▶ [ASSIGNMENT] Copy nothing but the lines below running from the line containing "Banyo Seramik ve" through the line containing "gép, CNC textilvágó", both end lines included.

--- PROVIDED MATERIAL Enclosed Below ---

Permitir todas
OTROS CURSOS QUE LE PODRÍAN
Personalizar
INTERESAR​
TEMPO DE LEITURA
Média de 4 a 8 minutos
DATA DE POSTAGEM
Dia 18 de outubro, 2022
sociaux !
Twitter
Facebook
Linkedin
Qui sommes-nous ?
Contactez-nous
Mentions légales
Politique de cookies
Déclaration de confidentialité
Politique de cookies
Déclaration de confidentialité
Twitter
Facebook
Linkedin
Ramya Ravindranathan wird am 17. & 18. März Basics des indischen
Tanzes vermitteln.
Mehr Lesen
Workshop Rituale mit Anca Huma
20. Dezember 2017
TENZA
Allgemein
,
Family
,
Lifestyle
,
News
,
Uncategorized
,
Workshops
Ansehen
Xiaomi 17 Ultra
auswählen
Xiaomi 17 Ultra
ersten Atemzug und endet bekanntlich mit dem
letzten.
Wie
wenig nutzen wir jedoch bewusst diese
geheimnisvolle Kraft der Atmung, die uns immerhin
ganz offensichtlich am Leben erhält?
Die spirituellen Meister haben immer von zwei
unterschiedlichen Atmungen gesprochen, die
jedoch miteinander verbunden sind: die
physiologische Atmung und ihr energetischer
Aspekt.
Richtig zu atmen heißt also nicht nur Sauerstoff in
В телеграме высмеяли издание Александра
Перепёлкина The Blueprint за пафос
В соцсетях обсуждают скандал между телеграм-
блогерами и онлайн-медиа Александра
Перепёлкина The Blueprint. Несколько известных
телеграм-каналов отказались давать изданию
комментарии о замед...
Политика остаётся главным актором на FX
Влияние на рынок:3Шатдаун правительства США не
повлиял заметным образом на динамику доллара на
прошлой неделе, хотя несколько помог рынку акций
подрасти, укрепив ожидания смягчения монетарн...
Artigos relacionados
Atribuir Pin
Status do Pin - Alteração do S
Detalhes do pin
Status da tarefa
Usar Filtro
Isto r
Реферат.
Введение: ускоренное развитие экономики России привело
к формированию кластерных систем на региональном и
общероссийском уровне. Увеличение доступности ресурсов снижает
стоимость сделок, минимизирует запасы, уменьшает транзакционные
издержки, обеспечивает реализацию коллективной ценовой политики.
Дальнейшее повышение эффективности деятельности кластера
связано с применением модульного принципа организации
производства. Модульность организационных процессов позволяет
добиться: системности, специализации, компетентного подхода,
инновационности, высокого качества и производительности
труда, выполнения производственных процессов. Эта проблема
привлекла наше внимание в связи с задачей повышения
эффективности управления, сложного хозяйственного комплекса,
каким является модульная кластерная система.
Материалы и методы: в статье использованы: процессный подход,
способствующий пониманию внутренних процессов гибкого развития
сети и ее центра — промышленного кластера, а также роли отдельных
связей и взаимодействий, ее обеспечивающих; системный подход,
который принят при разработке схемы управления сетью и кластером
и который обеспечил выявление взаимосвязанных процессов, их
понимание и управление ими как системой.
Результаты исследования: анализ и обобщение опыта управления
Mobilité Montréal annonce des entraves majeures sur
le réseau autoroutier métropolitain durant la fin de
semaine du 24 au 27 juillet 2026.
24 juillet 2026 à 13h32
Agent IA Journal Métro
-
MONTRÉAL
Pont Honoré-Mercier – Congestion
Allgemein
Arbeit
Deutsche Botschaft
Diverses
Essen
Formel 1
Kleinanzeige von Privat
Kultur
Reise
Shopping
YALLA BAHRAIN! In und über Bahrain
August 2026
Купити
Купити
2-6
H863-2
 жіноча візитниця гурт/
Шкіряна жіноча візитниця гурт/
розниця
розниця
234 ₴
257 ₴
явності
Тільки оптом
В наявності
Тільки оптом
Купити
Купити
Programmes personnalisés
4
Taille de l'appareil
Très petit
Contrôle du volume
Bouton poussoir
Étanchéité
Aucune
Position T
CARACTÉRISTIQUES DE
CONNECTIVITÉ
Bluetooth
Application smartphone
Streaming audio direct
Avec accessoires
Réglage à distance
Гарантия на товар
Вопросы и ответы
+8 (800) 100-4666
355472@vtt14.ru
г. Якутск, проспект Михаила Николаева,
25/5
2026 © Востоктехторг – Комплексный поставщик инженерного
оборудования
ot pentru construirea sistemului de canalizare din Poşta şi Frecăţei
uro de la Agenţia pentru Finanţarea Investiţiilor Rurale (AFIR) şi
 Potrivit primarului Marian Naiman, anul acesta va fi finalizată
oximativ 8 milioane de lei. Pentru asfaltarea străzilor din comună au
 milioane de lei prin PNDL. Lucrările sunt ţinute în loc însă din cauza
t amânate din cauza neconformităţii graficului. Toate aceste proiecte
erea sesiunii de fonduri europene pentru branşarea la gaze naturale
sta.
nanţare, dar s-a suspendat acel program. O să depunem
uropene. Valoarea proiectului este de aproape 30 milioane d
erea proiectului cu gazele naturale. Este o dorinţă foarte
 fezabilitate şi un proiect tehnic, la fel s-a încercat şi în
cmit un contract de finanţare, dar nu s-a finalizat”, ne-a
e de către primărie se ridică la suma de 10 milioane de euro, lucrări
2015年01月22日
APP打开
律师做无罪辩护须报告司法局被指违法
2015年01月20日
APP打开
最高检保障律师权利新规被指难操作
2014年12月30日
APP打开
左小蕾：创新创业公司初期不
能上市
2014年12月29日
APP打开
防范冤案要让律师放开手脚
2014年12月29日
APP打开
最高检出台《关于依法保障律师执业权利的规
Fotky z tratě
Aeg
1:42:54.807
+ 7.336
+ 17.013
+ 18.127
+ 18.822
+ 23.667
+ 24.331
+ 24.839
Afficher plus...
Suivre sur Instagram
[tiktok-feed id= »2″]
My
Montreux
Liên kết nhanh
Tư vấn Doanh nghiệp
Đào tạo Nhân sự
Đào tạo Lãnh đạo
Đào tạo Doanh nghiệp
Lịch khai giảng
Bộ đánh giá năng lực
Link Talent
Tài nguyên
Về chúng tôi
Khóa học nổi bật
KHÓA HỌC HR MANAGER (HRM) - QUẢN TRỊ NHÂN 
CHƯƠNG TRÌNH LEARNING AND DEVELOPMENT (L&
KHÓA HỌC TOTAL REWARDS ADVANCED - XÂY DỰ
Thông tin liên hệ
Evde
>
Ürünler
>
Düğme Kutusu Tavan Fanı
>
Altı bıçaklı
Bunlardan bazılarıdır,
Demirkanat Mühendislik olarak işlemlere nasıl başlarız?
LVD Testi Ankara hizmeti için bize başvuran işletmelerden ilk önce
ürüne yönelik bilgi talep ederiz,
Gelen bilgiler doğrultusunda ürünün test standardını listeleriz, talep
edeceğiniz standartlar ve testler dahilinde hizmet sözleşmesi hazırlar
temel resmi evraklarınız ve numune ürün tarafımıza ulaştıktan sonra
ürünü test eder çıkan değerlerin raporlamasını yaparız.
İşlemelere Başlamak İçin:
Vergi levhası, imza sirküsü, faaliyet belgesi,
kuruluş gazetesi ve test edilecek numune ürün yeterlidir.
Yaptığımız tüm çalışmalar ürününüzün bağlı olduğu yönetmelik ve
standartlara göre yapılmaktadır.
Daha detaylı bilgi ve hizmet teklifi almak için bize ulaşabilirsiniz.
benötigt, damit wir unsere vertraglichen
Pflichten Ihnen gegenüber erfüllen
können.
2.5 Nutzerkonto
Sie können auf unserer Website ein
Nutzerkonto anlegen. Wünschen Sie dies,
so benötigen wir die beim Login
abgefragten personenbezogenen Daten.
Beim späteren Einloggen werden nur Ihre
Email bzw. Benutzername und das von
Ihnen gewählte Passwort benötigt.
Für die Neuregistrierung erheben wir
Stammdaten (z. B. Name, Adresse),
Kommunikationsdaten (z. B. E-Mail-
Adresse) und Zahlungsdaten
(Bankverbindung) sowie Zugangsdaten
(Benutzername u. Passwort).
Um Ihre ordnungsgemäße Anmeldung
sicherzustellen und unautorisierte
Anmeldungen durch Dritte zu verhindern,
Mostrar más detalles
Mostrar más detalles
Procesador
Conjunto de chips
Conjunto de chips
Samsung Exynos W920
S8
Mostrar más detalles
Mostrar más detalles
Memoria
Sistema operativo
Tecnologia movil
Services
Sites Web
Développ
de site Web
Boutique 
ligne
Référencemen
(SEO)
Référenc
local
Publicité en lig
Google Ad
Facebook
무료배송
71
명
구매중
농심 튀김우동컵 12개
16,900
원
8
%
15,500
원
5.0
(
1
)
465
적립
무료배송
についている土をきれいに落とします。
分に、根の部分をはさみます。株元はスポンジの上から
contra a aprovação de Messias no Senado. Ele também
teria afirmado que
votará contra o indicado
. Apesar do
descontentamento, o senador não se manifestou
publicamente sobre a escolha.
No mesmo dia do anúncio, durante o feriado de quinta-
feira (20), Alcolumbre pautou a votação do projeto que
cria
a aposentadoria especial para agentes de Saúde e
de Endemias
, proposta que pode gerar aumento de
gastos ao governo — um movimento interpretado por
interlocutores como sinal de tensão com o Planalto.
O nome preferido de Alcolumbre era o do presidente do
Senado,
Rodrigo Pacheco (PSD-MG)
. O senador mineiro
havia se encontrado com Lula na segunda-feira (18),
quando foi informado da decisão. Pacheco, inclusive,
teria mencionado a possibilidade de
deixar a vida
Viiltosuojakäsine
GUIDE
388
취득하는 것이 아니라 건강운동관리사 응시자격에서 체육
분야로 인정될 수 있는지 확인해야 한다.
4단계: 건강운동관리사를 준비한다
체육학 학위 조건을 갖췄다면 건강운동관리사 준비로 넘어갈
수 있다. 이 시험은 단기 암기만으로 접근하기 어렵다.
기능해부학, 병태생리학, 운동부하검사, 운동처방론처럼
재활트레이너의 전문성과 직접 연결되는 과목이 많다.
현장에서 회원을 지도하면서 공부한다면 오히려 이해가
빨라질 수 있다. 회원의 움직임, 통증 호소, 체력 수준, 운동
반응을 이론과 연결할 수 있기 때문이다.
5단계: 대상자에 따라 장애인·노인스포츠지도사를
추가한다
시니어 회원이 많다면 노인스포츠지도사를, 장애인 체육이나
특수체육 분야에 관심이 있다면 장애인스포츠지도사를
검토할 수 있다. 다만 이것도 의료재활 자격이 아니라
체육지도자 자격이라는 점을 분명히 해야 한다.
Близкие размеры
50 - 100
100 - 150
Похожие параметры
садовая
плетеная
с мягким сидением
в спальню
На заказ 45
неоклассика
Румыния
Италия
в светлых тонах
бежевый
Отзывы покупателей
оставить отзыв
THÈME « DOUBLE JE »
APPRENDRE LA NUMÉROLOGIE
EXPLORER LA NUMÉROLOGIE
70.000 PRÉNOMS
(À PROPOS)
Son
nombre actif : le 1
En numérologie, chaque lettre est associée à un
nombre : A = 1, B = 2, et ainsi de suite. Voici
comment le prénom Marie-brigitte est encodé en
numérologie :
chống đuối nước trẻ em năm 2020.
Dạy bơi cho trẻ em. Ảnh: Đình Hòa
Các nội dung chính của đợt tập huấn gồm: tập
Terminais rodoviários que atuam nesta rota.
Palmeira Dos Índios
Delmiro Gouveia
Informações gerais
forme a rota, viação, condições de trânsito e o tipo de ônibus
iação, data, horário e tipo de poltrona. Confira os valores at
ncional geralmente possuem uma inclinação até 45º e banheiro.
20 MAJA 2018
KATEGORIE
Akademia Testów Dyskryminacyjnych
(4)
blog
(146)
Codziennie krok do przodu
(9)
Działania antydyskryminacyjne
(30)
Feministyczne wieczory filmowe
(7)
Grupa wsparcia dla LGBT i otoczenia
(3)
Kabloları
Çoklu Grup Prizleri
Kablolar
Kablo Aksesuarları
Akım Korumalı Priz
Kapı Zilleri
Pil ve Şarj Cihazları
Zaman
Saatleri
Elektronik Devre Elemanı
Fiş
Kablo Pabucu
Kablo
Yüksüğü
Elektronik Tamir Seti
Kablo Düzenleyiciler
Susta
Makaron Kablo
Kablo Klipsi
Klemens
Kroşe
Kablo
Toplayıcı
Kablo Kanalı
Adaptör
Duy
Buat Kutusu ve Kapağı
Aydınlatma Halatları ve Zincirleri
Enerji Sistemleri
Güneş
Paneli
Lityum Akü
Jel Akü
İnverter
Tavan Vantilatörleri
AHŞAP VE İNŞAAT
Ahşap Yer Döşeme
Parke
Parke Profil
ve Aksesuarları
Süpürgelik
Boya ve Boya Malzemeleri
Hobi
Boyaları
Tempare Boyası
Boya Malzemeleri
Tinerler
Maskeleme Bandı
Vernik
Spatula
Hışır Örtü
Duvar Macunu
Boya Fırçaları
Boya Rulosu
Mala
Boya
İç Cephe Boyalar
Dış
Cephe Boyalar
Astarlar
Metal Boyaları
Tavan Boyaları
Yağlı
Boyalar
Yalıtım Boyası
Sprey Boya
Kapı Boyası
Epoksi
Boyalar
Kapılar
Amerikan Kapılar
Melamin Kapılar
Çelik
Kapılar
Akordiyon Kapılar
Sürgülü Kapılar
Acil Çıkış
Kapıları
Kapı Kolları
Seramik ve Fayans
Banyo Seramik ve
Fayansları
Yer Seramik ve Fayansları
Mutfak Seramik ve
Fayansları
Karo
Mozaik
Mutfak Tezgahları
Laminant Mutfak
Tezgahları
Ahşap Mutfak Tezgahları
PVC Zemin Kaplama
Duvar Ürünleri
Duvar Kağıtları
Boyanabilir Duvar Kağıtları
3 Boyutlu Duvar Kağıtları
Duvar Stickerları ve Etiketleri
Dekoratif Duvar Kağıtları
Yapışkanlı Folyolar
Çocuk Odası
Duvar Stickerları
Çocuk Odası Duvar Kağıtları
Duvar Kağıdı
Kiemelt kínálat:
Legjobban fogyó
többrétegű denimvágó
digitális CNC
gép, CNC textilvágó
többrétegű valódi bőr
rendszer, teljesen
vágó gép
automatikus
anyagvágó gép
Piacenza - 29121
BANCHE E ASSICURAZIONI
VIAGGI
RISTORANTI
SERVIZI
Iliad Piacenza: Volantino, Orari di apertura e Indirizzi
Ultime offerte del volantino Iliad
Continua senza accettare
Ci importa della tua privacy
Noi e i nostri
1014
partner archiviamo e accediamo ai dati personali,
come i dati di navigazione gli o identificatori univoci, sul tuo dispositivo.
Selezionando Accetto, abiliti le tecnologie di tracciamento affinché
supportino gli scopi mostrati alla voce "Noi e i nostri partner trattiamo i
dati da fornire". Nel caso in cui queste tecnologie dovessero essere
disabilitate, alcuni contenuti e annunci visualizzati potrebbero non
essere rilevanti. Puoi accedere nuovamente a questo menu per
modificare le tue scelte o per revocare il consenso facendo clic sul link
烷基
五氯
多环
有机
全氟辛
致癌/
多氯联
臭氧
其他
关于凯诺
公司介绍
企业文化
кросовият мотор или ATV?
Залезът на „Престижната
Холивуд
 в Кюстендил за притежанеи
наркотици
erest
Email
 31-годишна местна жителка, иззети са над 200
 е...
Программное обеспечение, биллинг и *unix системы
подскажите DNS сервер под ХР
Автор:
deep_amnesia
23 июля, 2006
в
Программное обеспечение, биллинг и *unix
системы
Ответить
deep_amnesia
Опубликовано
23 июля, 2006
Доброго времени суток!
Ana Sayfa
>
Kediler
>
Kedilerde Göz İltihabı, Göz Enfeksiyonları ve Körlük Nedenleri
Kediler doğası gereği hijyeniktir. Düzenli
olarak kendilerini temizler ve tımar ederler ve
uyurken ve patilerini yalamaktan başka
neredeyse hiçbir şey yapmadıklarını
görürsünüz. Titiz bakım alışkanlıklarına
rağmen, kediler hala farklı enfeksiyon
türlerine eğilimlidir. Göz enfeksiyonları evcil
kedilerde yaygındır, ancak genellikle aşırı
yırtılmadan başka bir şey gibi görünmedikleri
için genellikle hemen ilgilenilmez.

--- End of Enclosed PROVIDED MATERIAL ---

▶ [RESULT]
Banyo Seramik ve
Fayansları
Yer Seramik ve Fayansları
Mutfak Seramik ve
Fayansları
Karo
Mozaik
Mutfak Tezgahları
Laminant Mutfak
Tezgahları
Ahşap Mutfak Tezgahları
PVC Zemin Kaplama
Duvar Ürünleri
Duvar Kağıtları
Boyanabilir Duvar Kağıtları
3 Boyutlu Duvar Kağıtları
Duvar Stickerları ve Etiketleri
Dekoratif Duvar Kağıtları
Yapışkanlı Folyolar
Çocuk Odası
Duvar Stickerları
Çocuk Odası Duvar Kağıtları
Duvar Kağıdı
Kiemelt kínálat:
Legjobban fogyó
többrétegű denimvágó
digitális CNC
gép, CNC textilvágó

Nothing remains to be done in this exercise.